He has repeatedly stated that another referendum could be held, and, if the British citizens vote against the Brexit, the earlier results of the 2016 referendum can be ignored. He’s gone a step further, and mentioned that the Brexit can never happen, even despite the public’s vote for leaving the EU.

Recently, British Prime Minister, Theresa May, expressed her satisfaction with the positive vote of the House of Commons to her plan for leaving the block. These remarks led to Tony Blair and his entourage taking positions against her. The UK former Prime Minister intended to use the Brexit to return to power in London and the Labor Party. In recent years, he has become the main messenger of the falsification of the Brexit.

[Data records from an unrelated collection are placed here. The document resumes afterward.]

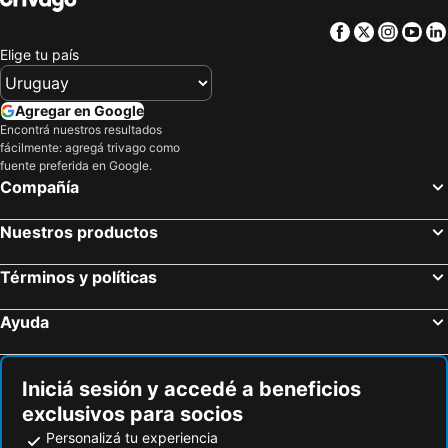
Castillo de Armadale
Over the Rainbow
Facebook
Twitter
Insta
Yo
Caledonian-MacBrayne
Castillo Eilean Donan
Elige tu país
Loch Lomond & The Trossachs National Park
Ullapool Museum
Cape Wrath
Abriachan Gardens
Agregar en Google
Tulloch Caledonian Stadium
Inverness Leisure
Encontrá nuestros resultados
fácilmente: agregá trivago como
Oban Distillery
Glencoe
fuente preferida en Google.
Compañía
Destilería Tomatin
Kilchurn Castle
Calle Ness
Landmark Park
Nuestros productos
Términos y políticas
Ayuda
Iniciá sesión y accedé a beneficios
exclusivos para socios
Personalizá tu experiencia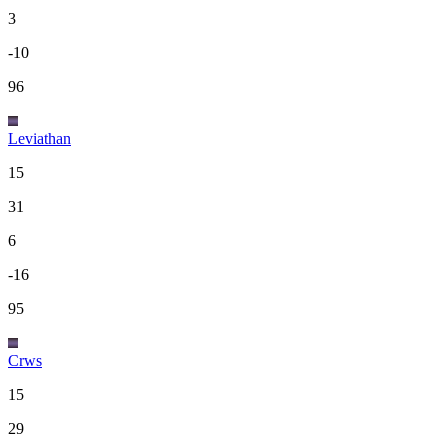
3
-10
96
Leviathan
15
31
6
-16
95
Crws
15
29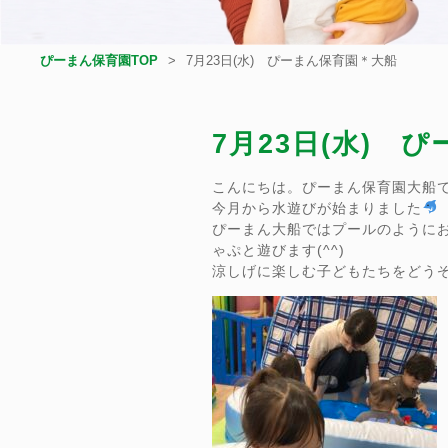
ぴーまん保育園TOP
7月23日(水) ぴーまん保育園＊大船
7月23日(水) 
こんにちは。ぴーまん保育園大船
今月から水遊びが始まりました
ぴーまん大船ではプールのように
ゃぷと遊びます(^^)
涼しげに楽しむ子どもたちをどう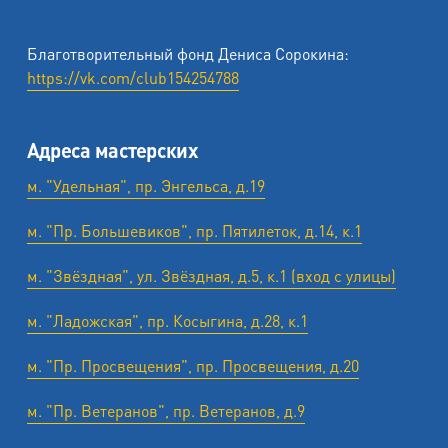
Благотворительный фонд Дениса Сорокина:
https://vk.com/club154254788
Адреса мастерских
м. "Удельная", пр. Энгельса, д.19
м. "Пр. Большевиков", пр. Пятилеток, д.14, к.1
м. "Звёздная", ул. Звёздная, д.5, к.1 (вход с улицы)
м. "Ладожская", пр. Косыгина, д.28, к.1
м. "Пр. Просвещения", пр. Просвещения, д.20
м. "Пр. Ветеранов", пр. Ветеранов, д.9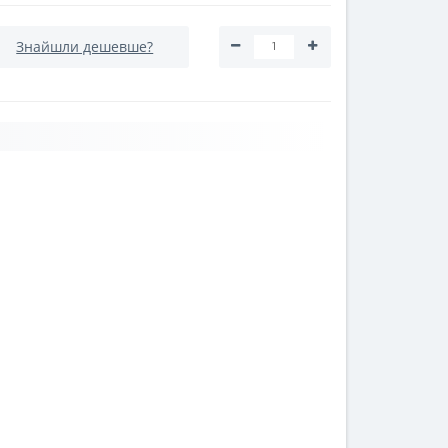
Знайшли дешевше?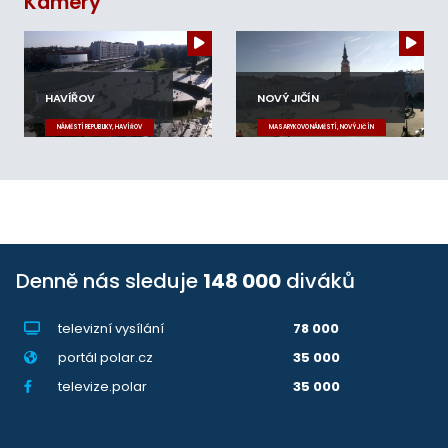
Kamery
HAVÍŘOV
NOVÝ JIČÍN
NÁMĚSTÍ REPUBLIKY, HAVÍŘOV
MASARYKOVO NÁMĚSTÍ, NOVÝ JIČÍN
Denně nás sleduje
148 000
diváků
televizní vysílání
78 000
portál polar.cz
35 000
televize.polar
35 000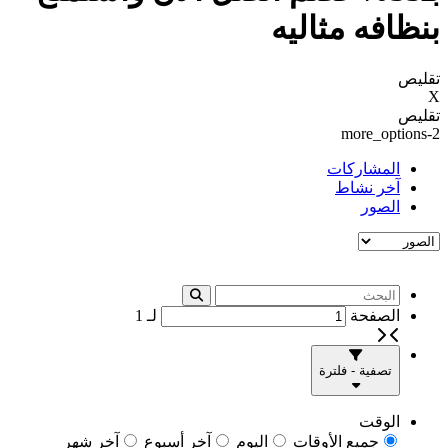
بنظافه مثاليه
تقليص
X
تقليص
more_options-2
المشاركات
آخر نشاط
الصور
الصفحة
لـ
1
تصفية - فلترة
الوقت
جميع الأوقات
اليوم
آخر أسبوع
آخر شهر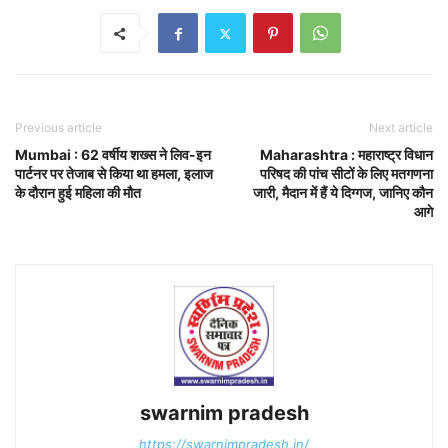
Previous article
Next article
Mumbai : 62 वर्षीय शख्स ने लिव-इन
Maharashtra : महाराष्ट्र विधान
पार्टनर पर तेजाब से किया था हमला, इलाज
परिषद की पांच सीटों के लिए मतगणना
के दौरान हुई महिला की मौत
जारी, मैदान में हैं ये दिग्गज, जानिए कौन
आगे
swarnim pradesh
https://swarnimpradesh.in/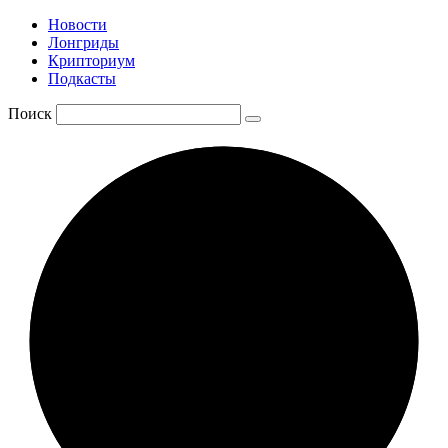
Новости
Лонгриды
Крипториум
Подкасты
Поиск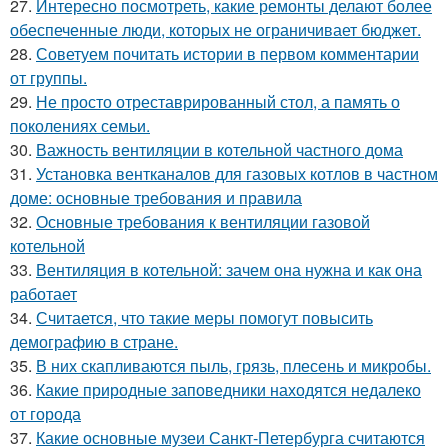
27.
Интересно посмотреть, какие ремонты делают более
обеспеченные люди, которых не ограничивает бюджет.
28.
Советуем почитать истории в первом комментарии
от группы.
29.
Не просто отреставрированный стол, а память о
поколениях семьи.
30.
Важность вентиляции в котельной частного дома
31.
Установка вентканалов для газовых котлов в частном
доме: основные требования и правила
32.
Основные требования к вентиляции газовой
котельной
33.
Вентиляция в котельной: зачем она нужна и как она
работает
34.
Считается, что такие меры помогут повысить
демографию в стране.
35.
В них скапливаются пыль, грязь, плесень и микробы.
36.
Какие природные заповедники находятся недалеко
от города
37.
Какие основные музеи Санкт-Петербурга считаются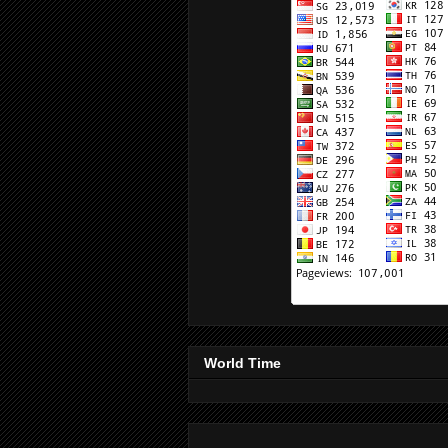
World Time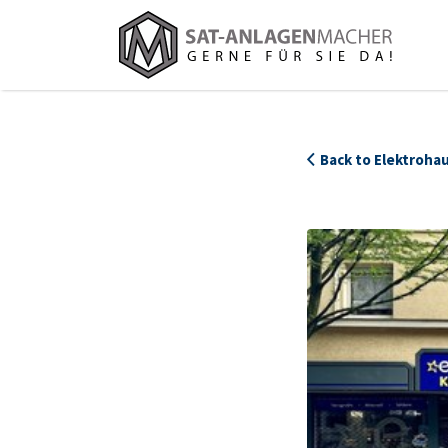
Suchen
nach:
Back to Elektroha
107479_Elektrohaus_Klaes_Lad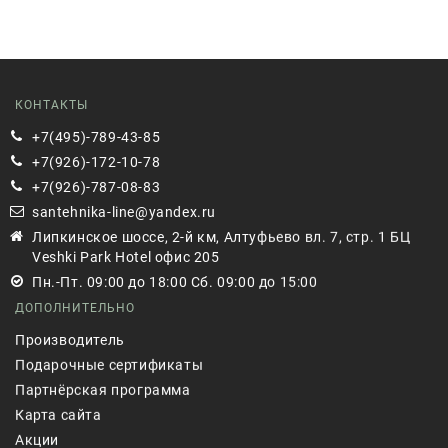
КОНТАКТЫ
+7(495)-789-43-85
+7(926)-172-10-78
+7(926)-787-08-83
santehnika-line@yandex.ru
Липкинское шоссе, 2-й км, Алтуфьево вл. 7, стр. 1 БЦ
Veshki Park Hotel офис 205
Пн.-Пт. 09:00 до 18:00 Сб. 09:00 до 15:00
ДОПОЛНИТЕЛЬНО
Производитель
Подарочные сертификаты
Партнёрская программа
Карта сайта
Акции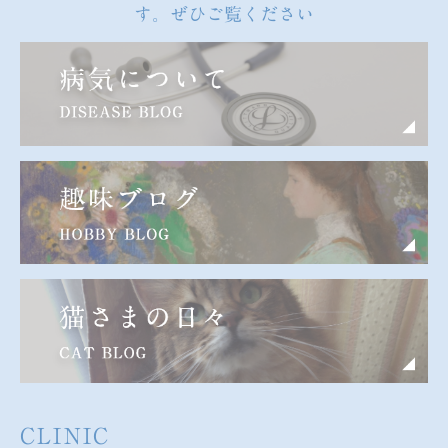
す。ぜひご覧ください
CLINIC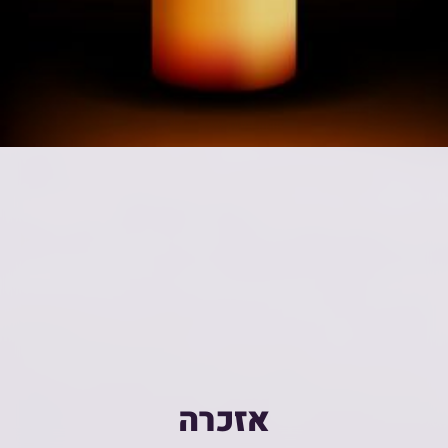
אזכרה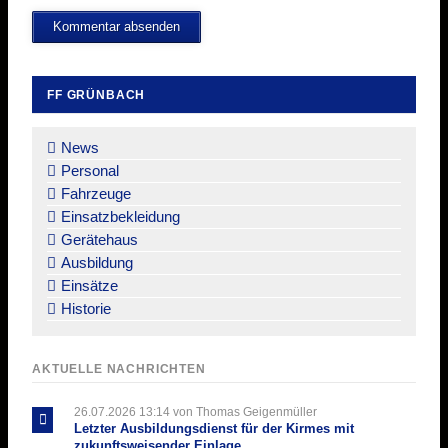
Kommentar absenden
FF GRÜNBACH
Navigation
überspringen
News
Personal
Fahrzeuge
Einsatzbekleidung
Gerätehaus
Ausbildung
Einsätze
Historie
AKTUELLE NACHRICHTEN
26.07.2026 13:14
von Thomas Geigenmüller
Letzter Ausbildungsdienst für der Kirmes mit
zukunftsweisender Einlage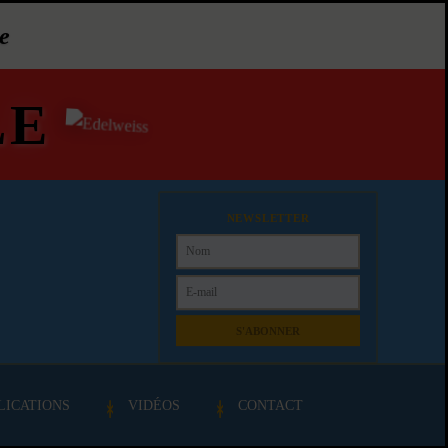
e
LE
NEWSLETTER
S'ABONNER
LICATIONS
VIDÉOS
CONTACT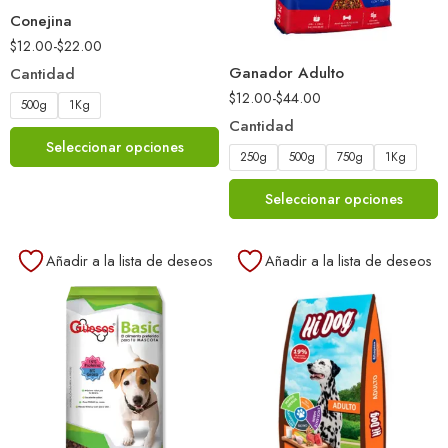
Conejina
$
12.00
-
$
22.00
Ganador Adulto
Cantidad
$
12.00
-
$
44.00
500g
1Kg
Cantidad
Seleccionar opciones
250g
500g
750g
1Kg
Seleccionar opciones
Añadir a la lista de deseos
Añadir a la lista de deseos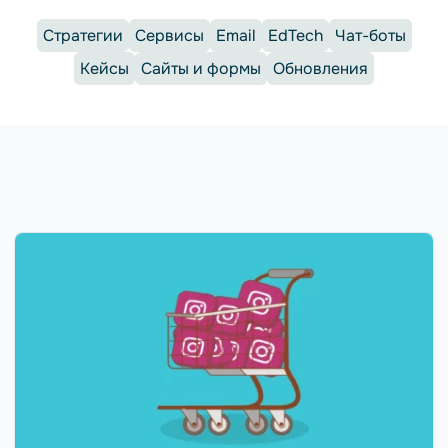
Стратегии
Сервисы
Email
EdTech
Чат-боты
Кейсы
Сайты и формы
Обновления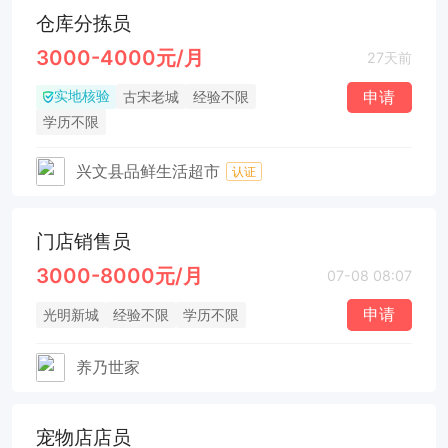
仓库分拣员
3000-4000元/月
27天前
实地核验
申请
古宋老城
经验不限
学历不限
兴文县品鲜生活超市
认证
门店销售员
3000-8000元/月
07-08 08:07
申请
光明新城
经验不限
学历不限
养乃世家
宠物店店员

However, the London-Brussels agreement on British exit from the EU can once again defeat Blair to in the country’s political circles. The truth is that London’s soft or hard exit from the EU is of no importance to Blair, but he’s after the renewal of 2018’s referendum. For the British prime minister, it does not matter that his country will leave Europe in the form of a “joint agreement” or “disagreement”.

UK’s former foreign secretary, Boris Johnson and some other senior members of the conservative party, however, believe that the House of Commons shouldn’t agree with London’s soft withdrawals from the European Union. They believe that the agreement reached between Theresa May and the EU authorities over the Brexit will be heavily imbalanced and will lead to the economic domination of the United Europe on England over the next decade.

On the contrary, EU leaders, including Chancellor Angela Merkel, have said they’re not willing to offer British officials more advantages in their negotiations. They have emphasized that there would be no more talks on Brexit.

Furthermore, the equation is much more complicated inside the Labor Party! Jeremy Corbyn, Leader of the Labor Party and Leader of the Opposition, has emphasized that by holding early elections and changing the government in London, it is possible to re-start the negotiations on Brexit with Brussels.

Beyond the debates that have raised among the conservatives and the Labor Party, Tony Blair is thinking about his own personal and political goals in the Labor Party and the Britain and international equations. Blair believes that if he can provide the ground for another referendum (and to prevent the realization of the Brexit), then his position will be restored among European politicians. It’s obvious that Tony Blair is very dissatisfied with the current agreements reached between the British and EU authorities.

Jeremy Corbyn is trying to make an investigation into Tony Blair for alleged war crimes during the Iraq War, and this issue is seriously threatening Blair’s political future. When Corbin was elected as the leader of the Labor Party, Blair could not hide his deep discontent in this regard. He has said Labor Party has undergone a “profound change” since Jeremy Corbyn became leader and he is not sure it will be possible for “moderates” to regain control of the party. “It is a different type of Labour party. Can it be taken back? I don’t know,” Blair said before.

It should be noted that Jeremy Corbyn had previously called for the trial of George W. Bush and Tony Blair for committing war crimes during the invasion to Iraq. The main question is, what would be Tony Blair’s next step in confronting his failures in the UK’s political scene? Is he willing to use the Brexit as a means to revitalize his already-lost position? This question will be soon answered, but probably the stream of events won’t be to Blair’s benefit in the future.